I saute these two on a dark winter
Night as the birds arias vibrate breasts.

3)
While eating, I glimpse a Goldfinches breast
Through the window and see, that in the dark,
It's nothing like true gold in cold winter
Air. there are not any brambles for this bird
To hide in this close to the tree's frail roots;
No thick thorns grow on that low sappling branch.

4)
A drawing of Vultures on a dead branch
Hangs balanced over the sink.
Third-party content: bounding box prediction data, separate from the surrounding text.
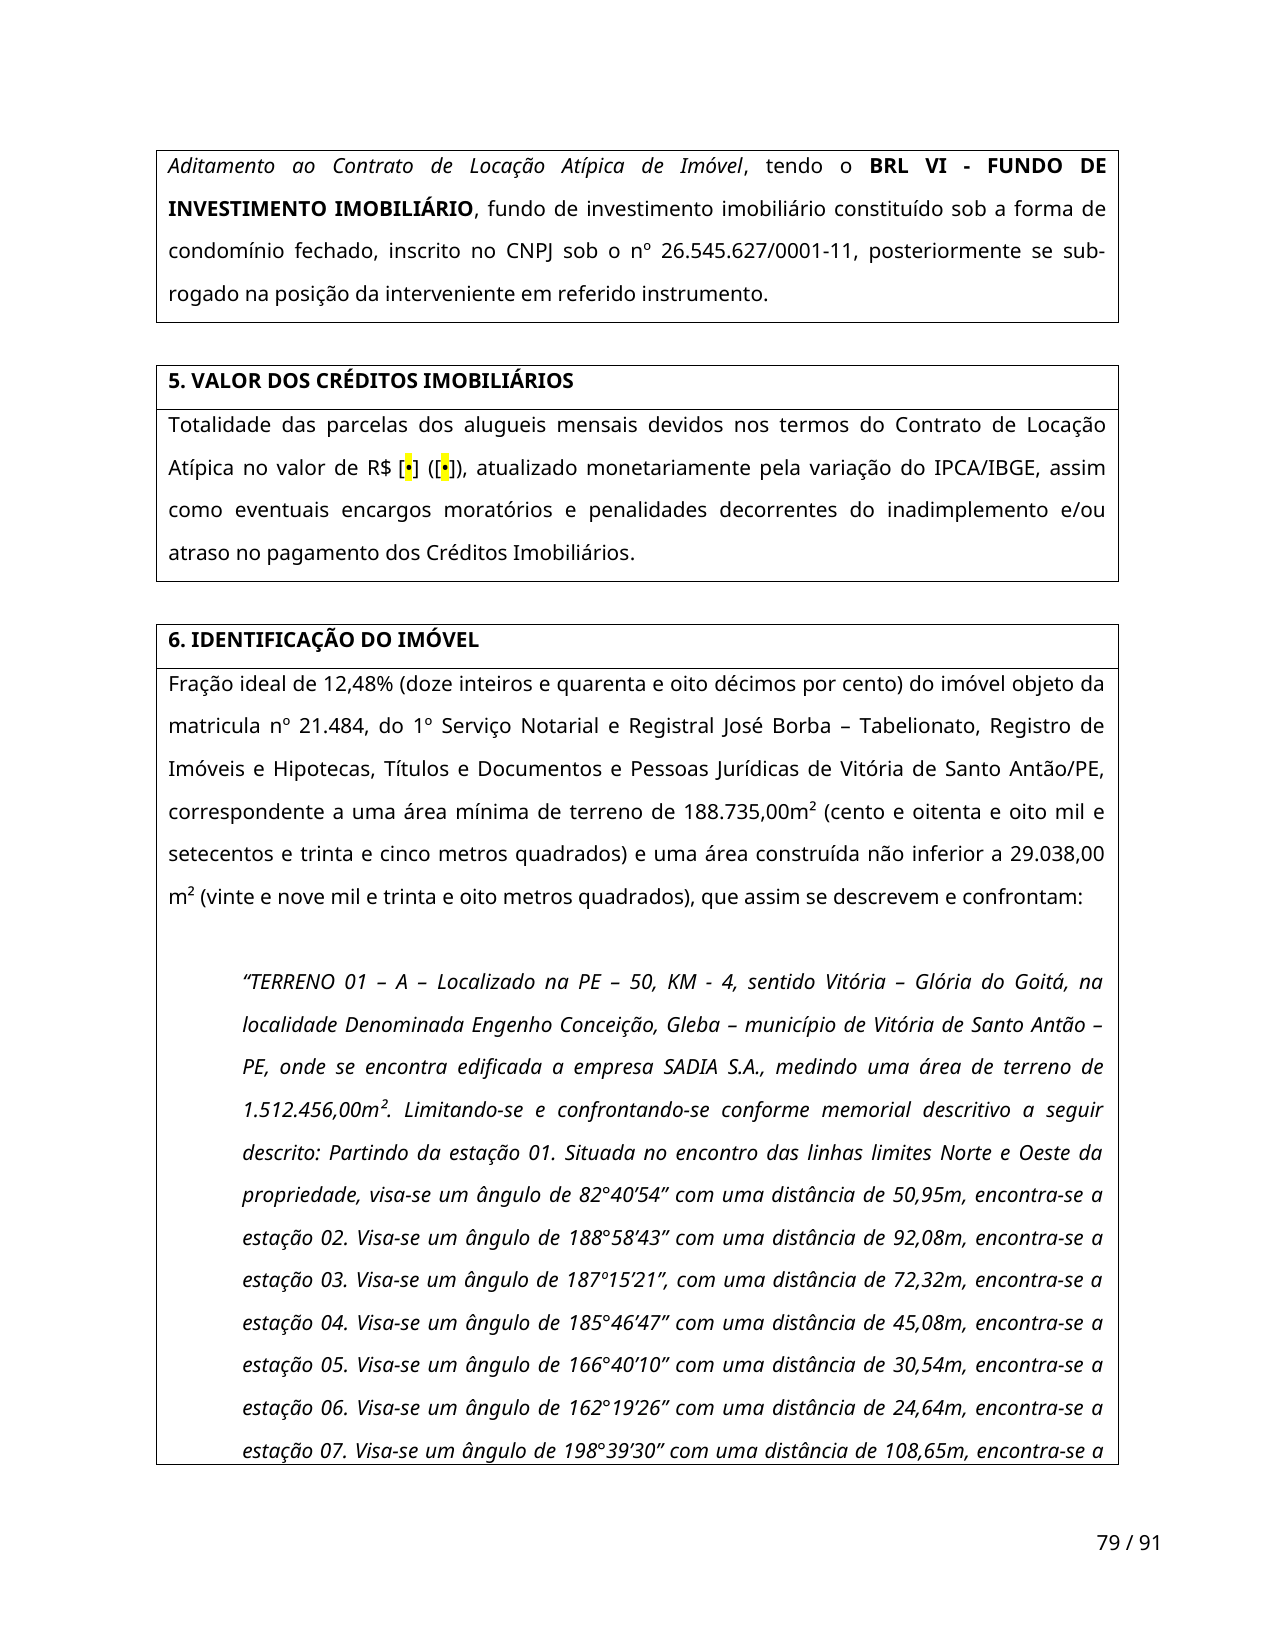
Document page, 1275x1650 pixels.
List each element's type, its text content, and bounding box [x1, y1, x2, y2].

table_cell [157, 151, 1118, 322]
table_cell Totalidade das parcelas dos alugueis mensais devidos nos termos do Contrato de Locação Atípica no valor de R$ [•] ([•]), atualizado monetariamente pela variação do IPCA/IBGE, assim como eventuais encargos moratórios e penalidades decorrentes do inadimplemento e/ou atraso no pagamento dos Créditos Imobiliários. [157, 410, 1118, 581]
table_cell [157, 669, 1118, 1464]
table_header 5. VALOR DOS CRÉDITOS IMOBILIÁRIOS [157, 366, 1118, 409]
table_header 6. IDENTIFICAÇÃO DO IMÓVEL [157, 625, 1118, 668]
They sit breast
To breast, waiting for carrion at the root;
They wait for smaller birds bodies like dark
Shadows or small clouds mistaken for birds.
The Vultures bury what's leaving like winter.

5)
I step outside and night smells like winter.
The morning light will break over the branches.
The neighbors feeders fill with Sparrow Birds;
Who empty it of seeds and puff out their breasts
As light replaces nights bloody red dark
With what god planted; the worlds own first root.

6)
Dawn's light is like tender leaves on a branch,
That has awaited the sweet sleep winter
Brings to gentle hands reaching into darks
Pale nest to touch the eggs at the old root
That grows out from the nourishing worlds breast,
Where new feathers grow on the wings of birds.

7)
Cold pushes my breast to my ribs like branches.
The air is cold like winter. It is not dark.
The black crow bird is gone; flown to the root.